As cores das aquarelas instam a placidez do deserto face ao desastre perpétuo que se tem passado no Afeganistão, quando um sentido para a vida é procurado por dois homens e duas mulheres que mal sobrevivem ao martírio que o país perpassa, sob a loucura entregue às mãos da tirania talibã.
Todavia, nem sob o jugo do fanatismo religioso, esse mesmo que se alenta e gargalha quando as bolas de pano, pontapeadas pelas crianças, atravessam as argolas de corda preparadas para os enforcamentos; nem mesmo quando de pedrada a pedrada as mulheres sob a burca rolam de dores espraiando sangue até à morte, perante uma ovação furiosa; nem mesmo assim, o amor cede, nem mesmo assim a esperança parte dali.
E nada é milagre, mas antes desobediência.
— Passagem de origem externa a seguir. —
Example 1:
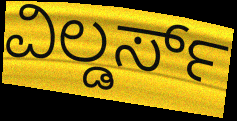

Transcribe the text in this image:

ವಿಲ್ಡರ್ಸ್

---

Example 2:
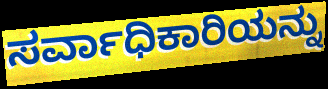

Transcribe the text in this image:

ಸರ್ವಾಧಿಕಾರಿಯನ್ನು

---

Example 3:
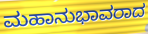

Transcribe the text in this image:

ಮಹಾನುಭಾವರಾದ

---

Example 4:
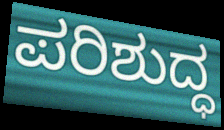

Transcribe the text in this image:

ಪರಿಶುದ್ಧ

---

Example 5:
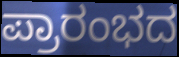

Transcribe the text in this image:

ಪ್ರಾರಂಭದ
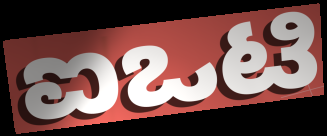
ಐಒಟಿ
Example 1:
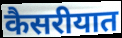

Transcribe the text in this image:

कैसरीयात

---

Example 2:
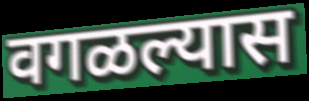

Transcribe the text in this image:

वगळल्यास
Desobediência no pequeno gesto que faz futuro apesar da miséria e da extrema violência que a obriga.
Porque há esperança e futuro quando há desejo de ensinar, na clandestinidade, as futuras gerações que têm de saber que a falta de liberdade acarreta a falsa estabilidade, num silêncio tão fundo que até os pensamentos, mata, e há que transmitir esta verdade, porque há gestos de andorinhas.
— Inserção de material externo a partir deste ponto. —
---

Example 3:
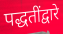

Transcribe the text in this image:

पद्धतींद्वारे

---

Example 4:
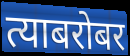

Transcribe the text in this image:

त्याबरोबर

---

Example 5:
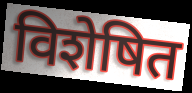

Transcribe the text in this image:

विशेषित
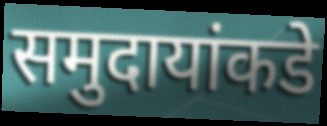
समुदायांकडे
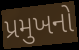
પ્રમુખનો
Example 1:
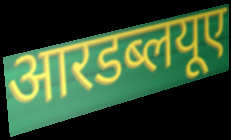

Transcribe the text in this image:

आरडब्लयूए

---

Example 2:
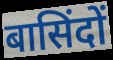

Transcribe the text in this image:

बासिंदों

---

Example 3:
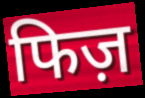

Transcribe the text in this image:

फिज़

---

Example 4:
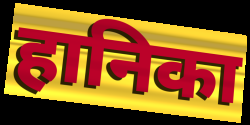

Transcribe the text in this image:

हानिका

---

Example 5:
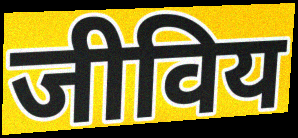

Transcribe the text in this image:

जीविय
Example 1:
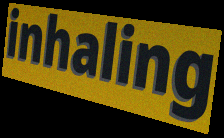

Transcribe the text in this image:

inhaling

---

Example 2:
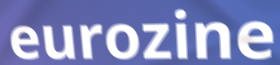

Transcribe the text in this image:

eurozine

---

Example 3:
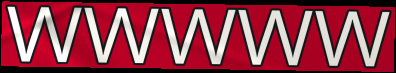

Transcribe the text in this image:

wwwww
Porque há esperança e futuro quando nada parecendo acontecer que mude a dimensão trágica da vida, as andorinhas insistem no seu piar, no seu voo livre, desafiando os termos dos homens.
Porque há esperança e futuro quando o amor faz explodir as grilhetas que punem a humana tentação, o humano desejar.
O silêncio mata mais do que as armas, é certo, e os personagens centrais sabem-no, e tentam subverter as regras aguardando ou não que a misericórdia derradeira lhes seja concedida, já que apenas tentam.
O final deste filme portentoso?
Um murro explosivo no estômago. Uma centelha estrondosa de barulho no coração.
Teresa Bracinha Vieira
Obs: Estreou mundialmente este filme, no Festival de Cannes em 2019. Baseado no livro de Yasmina Khadra, pseudónimo de Mohammed Moulessehout, escritor argelino.
Filme realizado por Zabou Breitman e a ilustradora Élea Gobé Mévellec.